The fonts of the WenQuanYi project are now included with the Linux distributions Ubuntu, Fedora, Slackware, Magic Linux and CDLinux. Debian, Gentoo, Mandriva, Arch Linux and Frugalware offer the sources for WenQuanYi fonts. The fonts are among the Chinese fonts officially supported by Wikimedia.

WenQuanYi's website is using Habitat, a Wiki software derived from UseModWiki by Qianqian Fang. It is allowed to create or modify the glyphs online.

==Fonts==
WenQuanYi project aims to create high-quality open-source bitmap and outline fonts for all CJK characters. It includes Zen Hei (Regular, Mono and Sharp), Micro Hei (Regular and Mono), Bitmap Song and Unibit font. As of version 0.8.38, the WenQuanYi Zen Hei font covers more than 35,000 glyphs.

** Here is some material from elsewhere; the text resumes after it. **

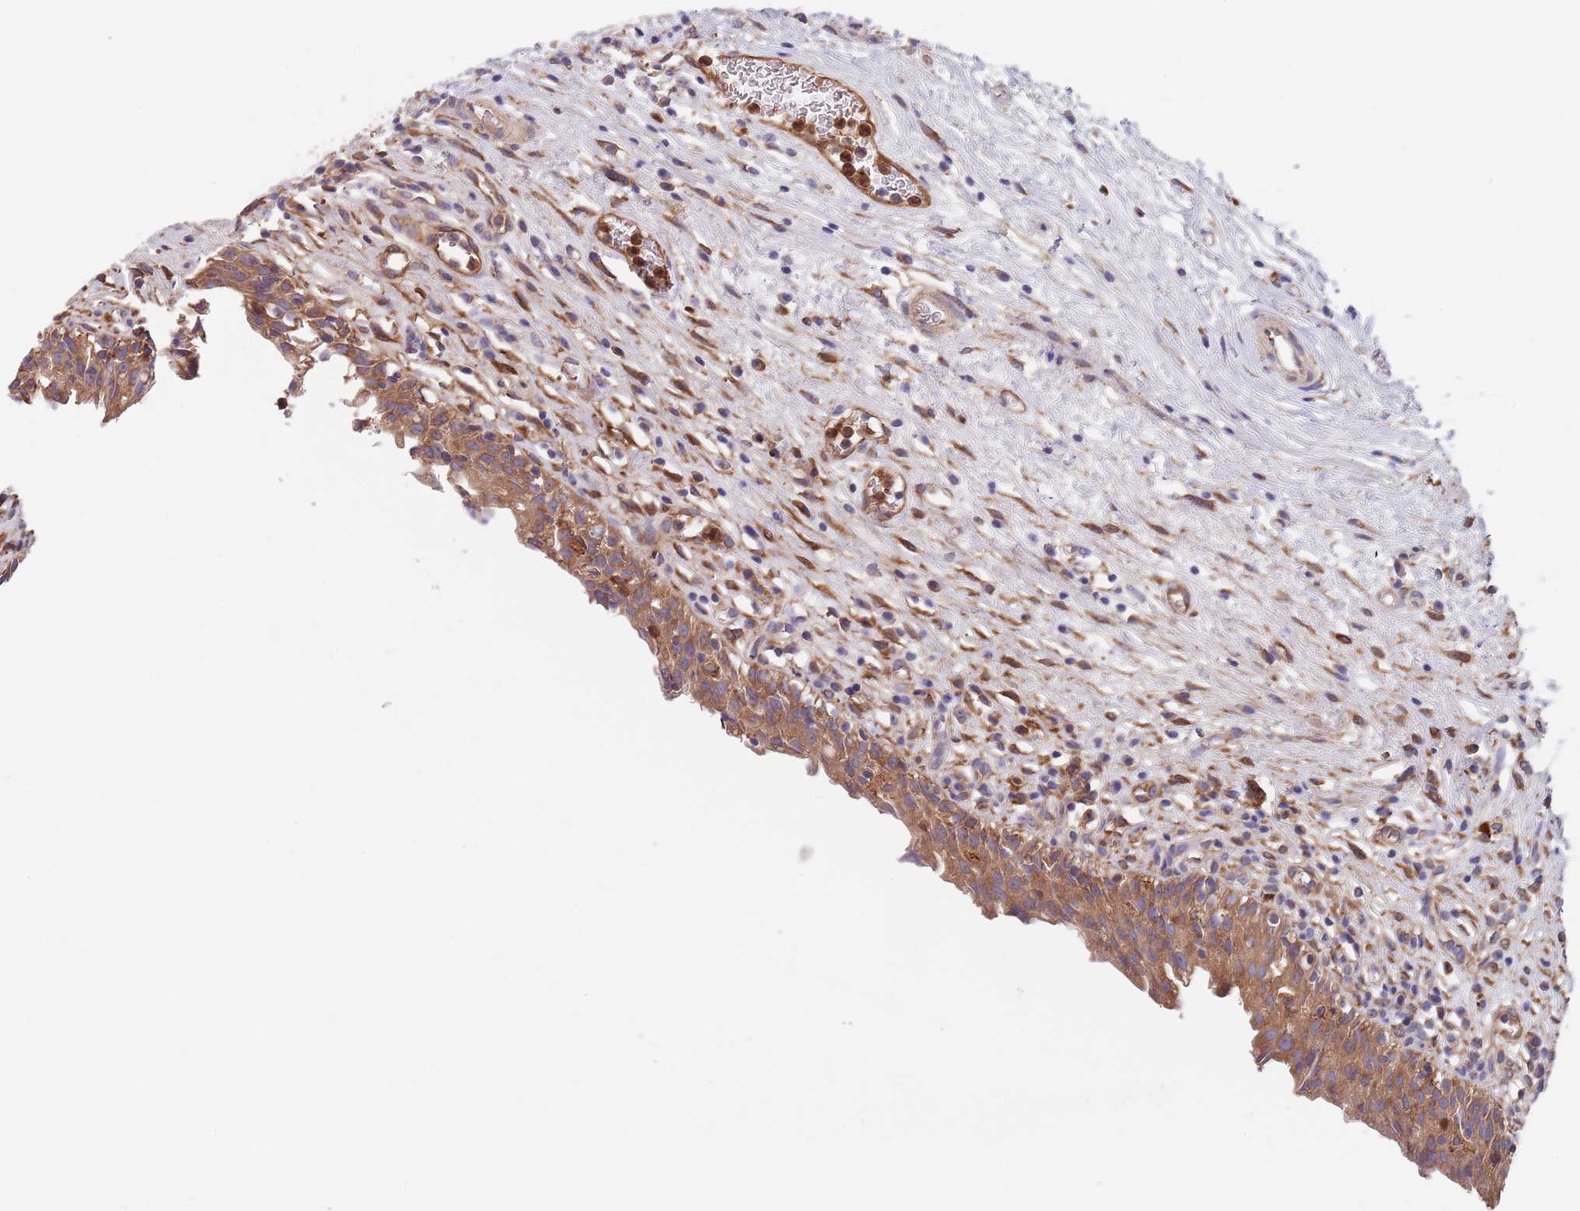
{"staining": {"intensity": "moderate", "quantity": ">75%", "location": "cytoplasmic/membranous"}, "tissue": "urinary bladder", "cell_type": "Urothelial cells", "image_type": "normal", "snomed": [{"axis": "morphology", "description": "Normal tissue, NOS"}, {"axis": "morphology", "description": "Inflammation, NOS"}, {"axis": "topography", "description": "Urinary bladder"}], "caption": "Moderate cytoplasmic/membranous positivity is appreciated in approximately >75% of urothelial cells in unremarkable urinary bladder.", "gene": "DCUN1D3", "patient": {"sex": "male", "age": 63}}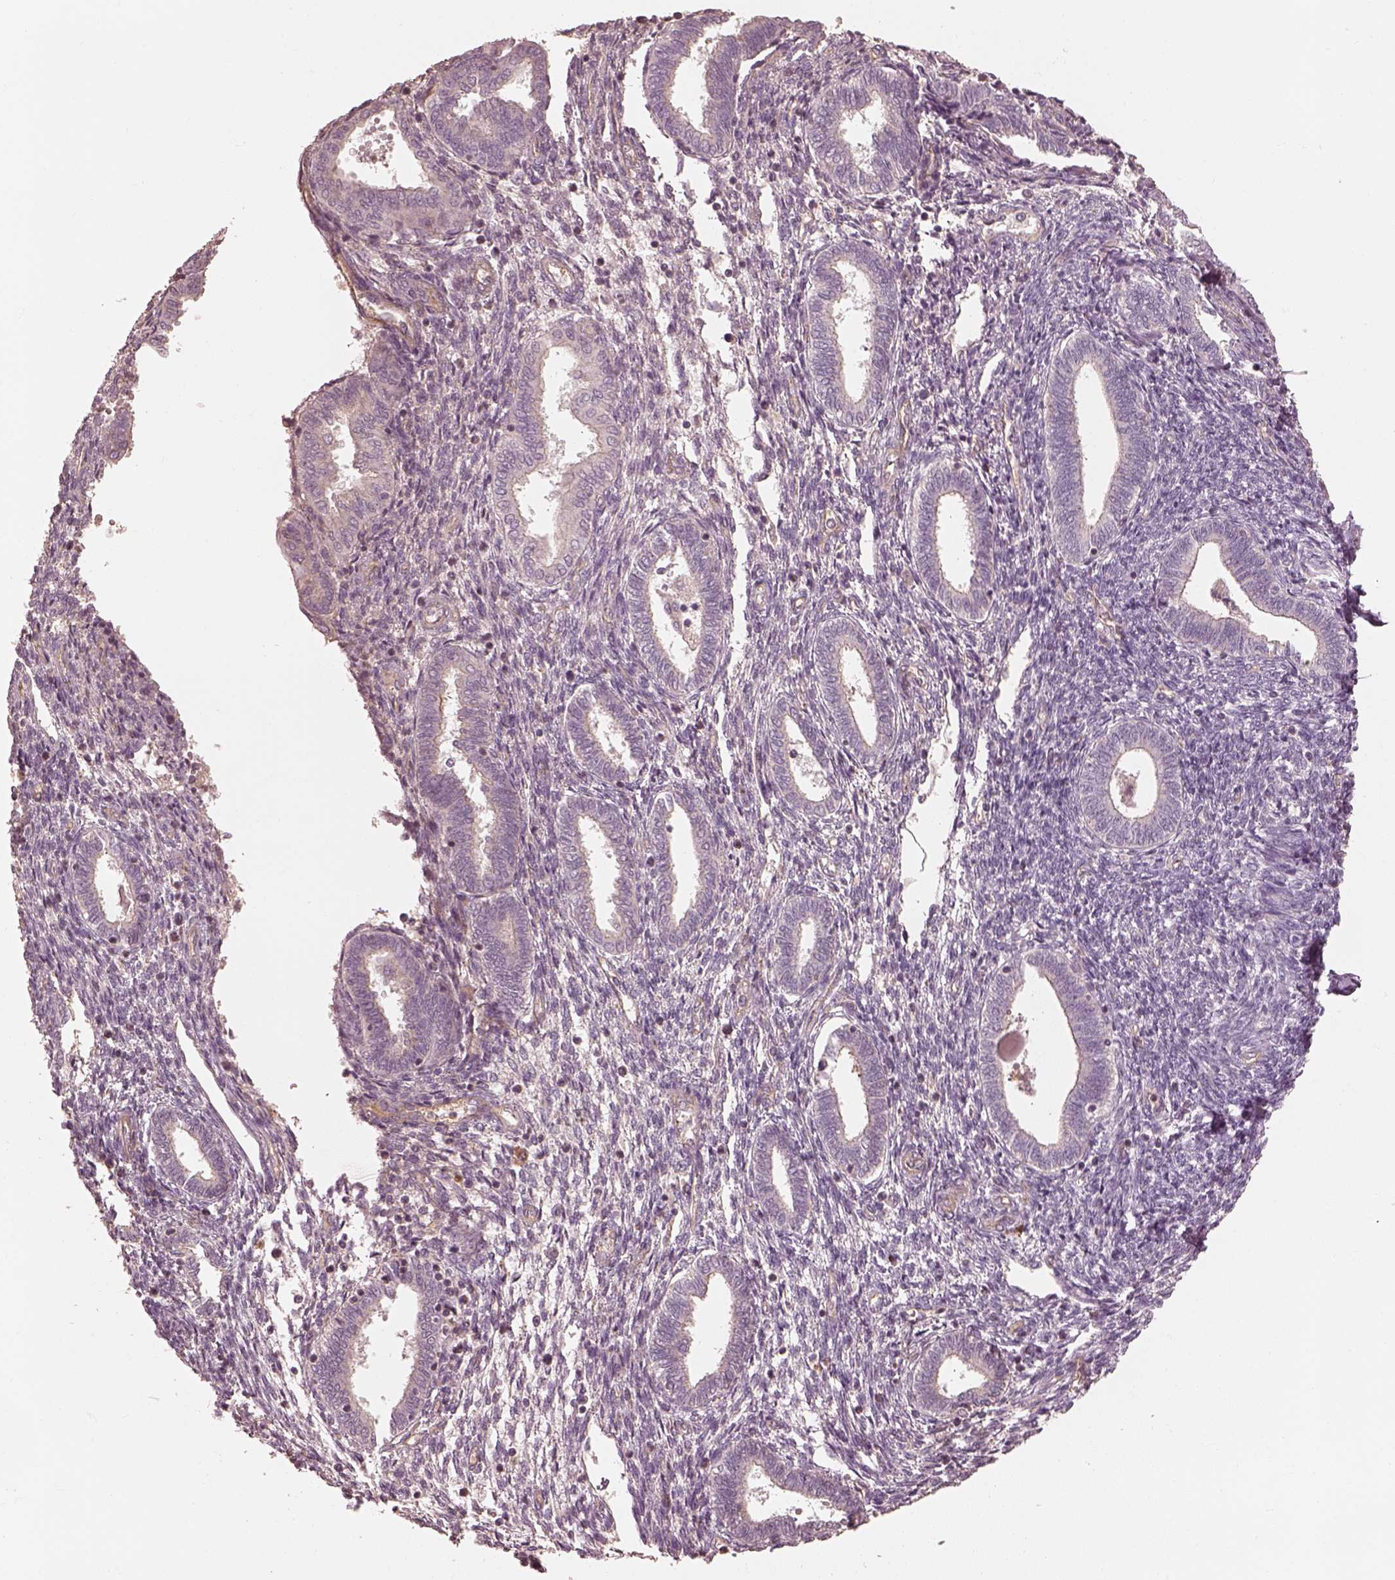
{"staining": {"intensity": "negative", "quantity": "none", "location": "none"}, "tissue": "endometrium", "cell_type": "Cells in endometrial stroma", "image_type": "normal", "snomed": [{"axis": "morphology", "description": "Normal tissue, NOS"}, {"axis": "topography", "description": "Endometrium"}], "caption": "IHC of benign human endometrium demonstrates no staining in cells in endometrial stroma.", "gene": "OTOGL", "patient": {"sex": "female", "age": 42}}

| Font family | Initial release | Latest stable release | Serif? | Bitmap? | Monospace? | License | Chars | Glyphs | Format | Page | Sample |
| Zen Hei | September 15, 2007; 18 years ago | 0.9.45 (Fighting-state RC1) (March 12, 2010; 16 years ago) [±] | Sans | No | No | GPL 2 |  |  | TTC |  |  |
| Zen Hei Mono | No | Yes |  |  |  |
| Zen Hei Sharp | No | No |  |  |  |
| Micro Hei | May 25, 2009; 17 years ago | 0.2.0 beta (BigBang) (May 25, 2009; 17 years ago) [±] | Sans | No | No | Apache 2 / GPL 3 |  |  | TTC |  |  |
| Micro Hei Mono | No | Yes |  |  |  |
| Bitmap Song | June 25, 2005; 20 years ago | 0.9.9 (Hero) (November 4, 2007; 18 years ago) [±] | Serif (Ming) | Yes (only 11-16px) | No | GPL 2 |  |  | Multi-strike Bitmap Font |  |  |
| Unibit | May 25, 2009; 17 years ago | 1.1.0 (September 14, 2007; 18 years ago) [±] | Sans | Yes | Yes | GPL 2 |  |  | Multi-strike Bitmap Font |  |  |

===Zen Hei===
WenQuanYi Zen Hei (文泉驿正黑), WenQuanYi Zen Hei Mono (文泉驿等宽正黑) and WenQuanYi Zen Hei Sharp (文泉驿点阵正黑) co-exist in a single TTC file. They are also with embedded bitmaps. The Latin/Hangul characters are derived from UnDotum, Bopomofo are from cwTeX, mono-spaced Latin are from M+ M2 Light. These fonts have full CJK coverage. The font package is included with Fedora and Ubuntu.

===Micro Hei===
WenQuanYi Micro Hei (文泉驿微米黑), WenQuanYi Micro Hei Mono (文泉驿等宽微米黑) are derived from the Droid Sans font (merged with Droid Sans Fallback) and readable in compact sizes. The primitive motivation of this project was to extend Droid Sans Fallback's glyph coverage. Since the GB 18030 compatible Droid Sans Fallback font's release, the Micro Hei project has been de facto inactive.

Unlike Zen Hei, which is drawn stroke-by-stroke, Micro Hei and its predecessor Droid Sans are created by combining radical components using TrueType references. The main goal is a reduced file size, hence "Micro".

===Bitmap Song===
WenQuanYi Bitmap Song (文泉驿点阵宋体) has full coverage to GB 18030 Hanzi at 11-16px (9pt-12pt) font sizes.

===Unibit===
WenQuanYi Unibit (文泉驿Unibit) adopted the GNU Unifont's scheme of 8x16 and 16x16 glyphs. Then the contributors added 10,000 more glyphs. The improvements done by WenQuanYi Unibit has been merged back to GNU Unifont.

==Glyph==
The glyph of traditional characters included in WenQuanYi is the new character form of the mainland China. The glyph comes from G-Source (character source from mainland China) of Unicode and the standard of a character list from the 1988 List of Commonly Used Characters in Modern Chinese and the 2009 List of Commonly Used Standard Chinese Characters.

The glyph is not from T-Source (character source from Taiwan) and H-Source (character source from Hong Kong). It does not conform with the standardized traditional character writing behavior of writers from Taiwan and Hong Kong. In other words, it does not support the traditional Chinese character set. (For more information, see Han unification.)

Some examples of characters with different glyph are: 別, 吳, 骨, 角, 過, 這, 草, 放, etc.